He Looked: Exactly as handsome as he did in his photos and our FaceTimes. He’s a very sharp dresser - very stylish and hip or dapper, depending on the situation. Loved him in his denim and sweaters - jackets, coats, etc. He looked amazing. But I will tell you this - he told me he was 5’10” and he’s not. That was my biggest question - would I actually be taller than him? I think we are exactly the same height at 5’8”, and there’s nothing wrong with that because I wore flats the WHOLE time (I brought 2 pairs of heels and never got them out of the closet). Had I been wearing heels I’d have been quite a bit taller.
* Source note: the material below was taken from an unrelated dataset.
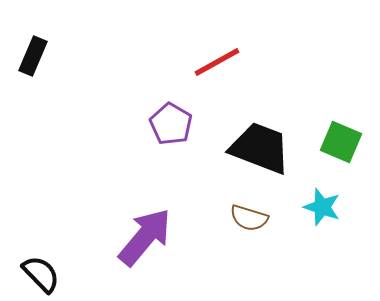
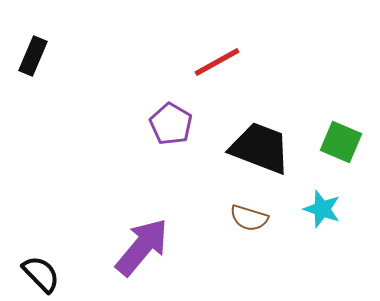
cyan star: moved 2 px down
purple arrow: moved 3 px left, 10 px down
My gay friends described him as James Bond, and I wouldn’t disagree.
I Looked: Well, I overpacked, so I never wore anything sparkly for NYE and mostly wore workout leggings and running shoes during the day because of all the walking, and tall flat boots, sweaters and my big faux fur coat in the evenings because of the cold.
Convo: Everything. It was good stuff. And it was said with a sexy Scottish accent. One thing I will note here, though. It was absolutely JARRING for some reason to hear dirty talk in a Scottish accent!!
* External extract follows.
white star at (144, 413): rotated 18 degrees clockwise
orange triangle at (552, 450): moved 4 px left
High Point: Dudes, ALL of it! It had everything: anticipation, excitement, fear, lust, concern, a little heated spice, etc. etc. etc.
Low Point: I’m still mulling all of this over. I know there will be analysis galore, but there were times when I told myself I could fall in love with this guy and other times when I was like, he is SO not my boyfriend. So the low point has to be that I didn’t walk away with any clarity…but are you supposed to on a first date anyway??
How It Ended: Per above. My quick exit in an Uber!
Chances Are: Well, I would say 100% because he keeps telling me he’s going to visit me in [my city] in February, but I will believe it when I see the screenshot of his flight itinerary.
Date Rating: This one is SUPER hard to rate because it was sooooooo different. I can’t rate this one like I do others. I’d absolutely give it a THUMBS UP!! I’d do it again in a SECOND. This experience is one of a lifetime, and I’ll be forever grateful that he came to New York to meet me.
More to follow, but I’m glad I’m getting this part out today!